De Braziliaanse stad Belo Horizonte, gesticht in 1895, heeft noch de zee noch de geschiedenis om zich te onderscheiden. De hoofdstad van de zuidwestelijke deelstaat Minas Gerais heeft dus maar gekozen voor het voetbal. De stadsderby tussen Cruzeiro en Atlético Mineiro heeft doorheen de jaren heel wat aanzien verworven en verdient een plaatsje tussen de titanengevechten van São Paulo en Rio de Janeiro.

Atlético Mineiro is de oudste club van Belo Horizonte en draagt als bijnaam O Galo (de haan). De club boogt vooral op haar lokale suprematie (42 staatskampioenschappen tegenover 36 voor Cruzeiro) en haar enorme populariteit bij het volk. Op nationaal vlak had Atlético tot 2013 vooral de reputatie van sympathieke loser. Het enige wapenfeit van de Alvinegra, de wit-zwarten, was het winnen van het allereerste kampioenschap van Brazilië volgens de nieuwe formule in 1971. Ze kaapten die titel weg voor de neus van de grote kanonnen, die allemaal wereldkampioenen van 1970 in hun rangen telden. Atlético kon dan weer rekenen op Dada Marvilha, overbodig op het WK maar outstanding tijdens het seizoen 1971. Nadien was er niks meer weggelegd voor O Galo. In 2005 degradeerden ze zelfs. Maar in 2011 besloot de club te investeren en Ronaldinho werd naar Brazilië teruggehaald. Met de ex-speler van Barcelona erbij won Atlético Mineiro de recentste editie van de Copa Libertadores, de eerste internationale trofee voor de club.

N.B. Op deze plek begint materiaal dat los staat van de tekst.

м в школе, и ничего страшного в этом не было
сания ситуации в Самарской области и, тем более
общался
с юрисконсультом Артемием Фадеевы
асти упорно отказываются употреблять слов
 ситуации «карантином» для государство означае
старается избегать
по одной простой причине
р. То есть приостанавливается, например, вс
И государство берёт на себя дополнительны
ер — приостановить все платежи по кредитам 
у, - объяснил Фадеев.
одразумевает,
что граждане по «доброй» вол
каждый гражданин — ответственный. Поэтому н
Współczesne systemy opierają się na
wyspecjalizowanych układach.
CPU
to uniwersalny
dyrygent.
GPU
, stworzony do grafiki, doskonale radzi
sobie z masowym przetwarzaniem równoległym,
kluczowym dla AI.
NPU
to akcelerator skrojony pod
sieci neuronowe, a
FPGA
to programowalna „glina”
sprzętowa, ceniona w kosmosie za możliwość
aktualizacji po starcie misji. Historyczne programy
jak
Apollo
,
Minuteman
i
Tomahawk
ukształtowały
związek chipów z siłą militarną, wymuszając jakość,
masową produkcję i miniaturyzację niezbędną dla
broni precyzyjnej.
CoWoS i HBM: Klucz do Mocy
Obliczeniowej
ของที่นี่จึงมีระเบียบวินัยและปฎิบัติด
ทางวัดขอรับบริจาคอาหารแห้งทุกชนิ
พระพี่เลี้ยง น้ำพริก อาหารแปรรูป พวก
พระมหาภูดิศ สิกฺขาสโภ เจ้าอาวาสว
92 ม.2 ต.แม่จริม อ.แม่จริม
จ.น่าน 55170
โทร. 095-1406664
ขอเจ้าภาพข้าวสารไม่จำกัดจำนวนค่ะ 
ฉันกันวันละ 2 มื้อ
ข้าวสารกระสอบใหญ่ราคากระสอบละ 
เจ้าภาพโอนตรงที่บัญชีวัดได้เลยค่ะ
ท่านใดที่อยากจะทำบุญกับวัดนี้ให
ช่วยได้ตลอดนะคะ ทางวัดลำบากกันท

Stadsrivaal Cruzeiro was lange tijd veroordeeld tot een plek in de schaduw. Pas in de jaren veertig groeide deze club, die uitsluitend openstond voor Italiaanse immigranten, al moest ze in 1942 haar naam veranderen omdat de originele naam SSP Italia naar een van de Asmogendheden van WO II verwees. De nieuwe naam werd Cruzeiro do Sul, naar het sterrenbeeld Zuiderkruis, een symbool van Brazilië. La Raposa (de vos) werd onder aanvoering van de geniale Tostão een grote naam in het Braziliaanse voetbal eind jaren zestig. In 1966 won Cruzeiro zijn eerste landstitel, in de voorloper van de huidige competitie. In 2003 speelden de blauw-witten nogmaals kampioen en tussendoor pakten ze twee keer de Copa Libertadores (1976 en 1997).

De rivaliteit tussen Atlético Mineiro en la mafia azul wortelt in de jaren zestig, van kort na de bouw van het stadion Mineirão in 1965. Beide clubs deelden het stadion, dat uitgebaat wordt door de staat. Vandaag verkiest Atlético zijn oude stadion L’Independencia, waar de club een onderkomen vond tijdens recente werkzaamheden aan Mineirão en waar ze al 38 wedstrijden ongeslagen is. Ondertussen heeft Cruzeiro een huurovereenkomst van 25 jaar voor het vernieuwde Mineirão, maar Atlético twijfelt nog.